Dr Sam Ladkin, Senior Lecturer in Creative and Critical Writing
Dracula by Bram Stoker (1897)
It is genuinely creepy and scary, with more than its fair share of bats, wolves, crawling upside-down up castle walls, not appearing in mirrors, and cries of “Your girls that you all love are mine already!” It also has a hilarious team of vampire slayers who dabble in late 19th century degeneration theory, attempts at blood transfusions, and taking too many opiates. It is completely of the moment it was written (1897) and bubbling over with homo-erotic, as well as hetero-erotic energy. It is also, weirdly, centrally about the newish skills of shorthand and typewriting. And full of hilarious double entendres like “After lunch Harker and his wife went back to their own room, and as I passed a while ago I heard the click of the typewriter. They are hard at it.”
Don’t settle for the film versions! Go to the original.
Dr Pamela Thurschwell, Reader in English
Beware the Cat! by William Baldwin (1553)

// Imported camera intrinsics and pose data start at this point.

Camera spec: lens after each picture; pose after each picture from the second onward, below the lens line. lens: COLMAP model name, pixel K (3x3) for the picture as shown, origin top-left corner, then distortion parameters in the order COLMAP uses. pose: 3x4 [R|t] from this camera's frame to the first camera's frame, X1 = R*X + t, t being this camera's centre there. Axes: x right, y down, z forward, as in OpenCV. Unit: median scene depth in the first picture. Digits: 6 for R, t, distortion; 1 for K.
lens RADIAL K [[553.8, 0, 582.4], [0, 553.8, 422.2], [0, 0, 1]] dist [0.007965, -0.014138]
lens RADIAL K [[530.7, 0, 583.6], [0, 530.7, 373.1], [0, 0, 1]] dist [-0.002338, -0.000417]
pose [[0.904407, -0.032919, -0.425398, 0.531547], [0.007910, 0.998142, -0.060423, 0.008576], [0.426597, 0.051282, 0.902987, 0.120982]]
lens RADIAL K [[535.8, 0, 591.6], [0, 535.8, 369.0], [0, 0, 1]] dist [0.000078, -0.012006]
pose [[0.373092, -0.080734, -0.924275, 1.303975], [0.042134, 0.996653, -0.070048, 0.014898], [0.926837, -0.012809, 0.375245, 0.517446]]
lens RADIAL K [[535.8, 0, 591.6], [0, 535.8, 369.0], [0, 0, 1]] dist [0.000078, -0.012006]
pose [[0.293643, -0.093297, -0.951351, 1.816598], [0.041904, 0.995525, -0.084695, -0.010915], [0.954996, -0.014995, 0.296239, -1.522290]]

It has people who are cursed to turn into werewolves for seven years and then revert to people. It has witches who can turn horses into hay bales. It has grisly cadavers displayed on the roof of a print shop…. Cadavers, no less, that have been hung drawn and quartered (at the inspiration of evil spirits) and then are being eaten by ravens.
What else? Lots of quite sinister cats – a bunch of which kill a man in a forest in the dead of night.
Dr Rachel Stenner, Lecturer in English Literature 1350-1660
Read more about Beware the Cat!
Oh Whistle and I’ll Come To You My Lad by M.R. James (1904)
Oh Whistle and I’ll Come To You My Lad is one of M.R. James’s best ghost stories. While wandering a graveyard in coastal Norfolk, a dusty academic finds an old whistle sticking out of a crumbling cliff, on which is written the title phrase. He blows the whistle, and for the next few days, is haunted by the sense that something evil is pursuing him. A masterpiece by this late Victorian writer of suspenseful, creepy stories, it was adapted into a truly chilling film in 1968, which is equally worth seeing.